Visconti’s book also recalls Paul McCartney visiting his house in Melrose Terrace when Paul was staying there. McCartney had been impressed with the strings arrangement for T.Rex and wanted Visconti to listen to some of his tracks that would need arrangements, the album once produced became his best post Beatles release “Band on the Run”. Whilst there McCartney listened to the Carmen album, which he was impressed with. Paul and McCartney soon found themselves together at the Air Studios recording, Paul with Carmen and McCartney with his band. Due to McCartney being short of both a drummer and guitarist, he asked Paul if he was interested in filling drummer Denny Siewell’s post. Unfortunately, due to Paul’s loyalty to Carmen he was unable to drum on the “Band on the Run” album. Who knows what could of happened if things were different?

Paul continued working with both Carmen and T.Rex, until the members of Carmen decided to go their own ways after the release of their third album “The Gypsies” Around this time Paul had an accident with a horse which resulted in him suffering from a seriously damaged leg.

Paul then devoted all his time to recording and touring with T.Rex, both live and for TV performances in the UK and the USA from 1973. The band’s line up was bassist Steve Currie, Bolan’s long-term musical partner Mickey Finn and Gloria Jones.
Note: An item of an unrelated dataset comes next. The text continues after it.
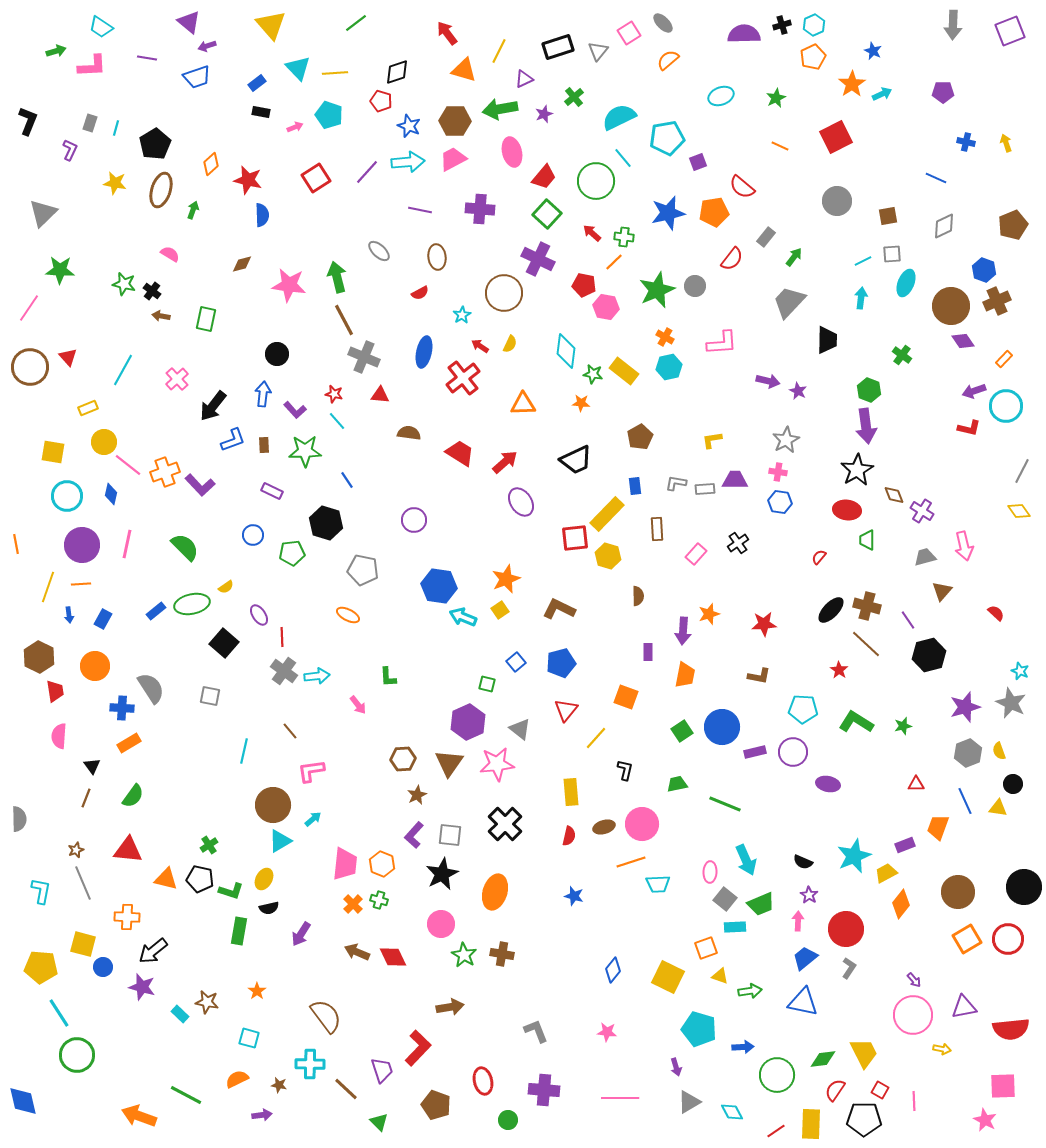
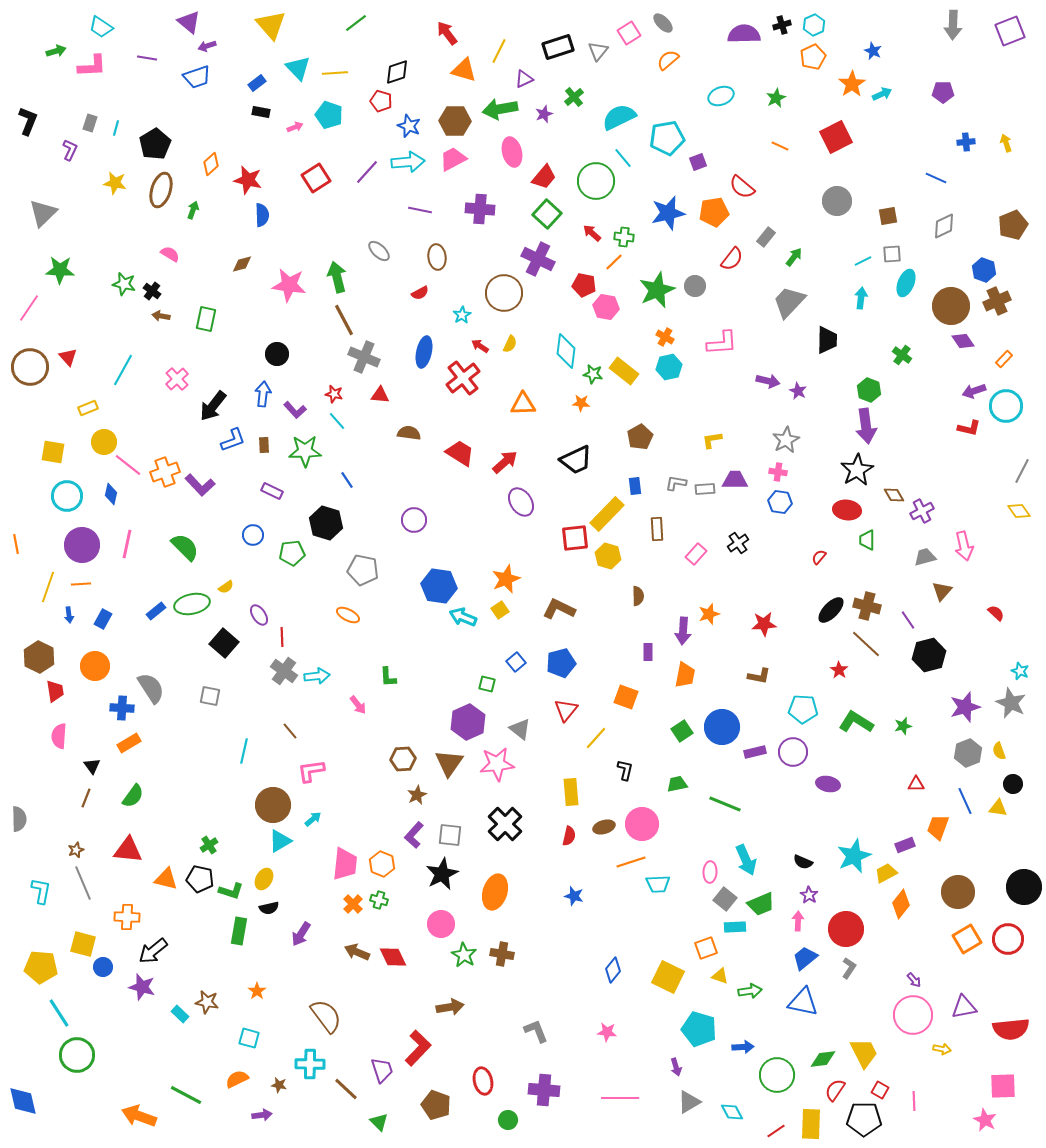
blue cross at (966, 142): rotated 18 degrees counterclockwise
brown diamond at (894, 495): rotated 10 degrees counterclockwise
purple cross at (922, 511): rotated 30 degrees clockwise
Paul featured on each of Marc Bolan’s and T.Rex’s albums and singles starting from “Zinc Alloy and the Hidden Riders of Tomorrow” in 1974 until Bolan’s tragic death.

Following on from Bolan’s untimely death, Paul was shattered and still suffering the after effects of both Bolan’s death and the accident with the horse, he was completely exhausted and spent most of 1976 and 1977 at Long View in the USA which was owned by Professor Gill Markle. The time spent at Long View gave Paul a personal and remarkable insight into the potential of psychology and philosophy from someone who knew what they were talking about.

Currently, 2011, Paul is still touring Europe and promoting the music of Marc Bolan through Mickey Finn’s T.Rex.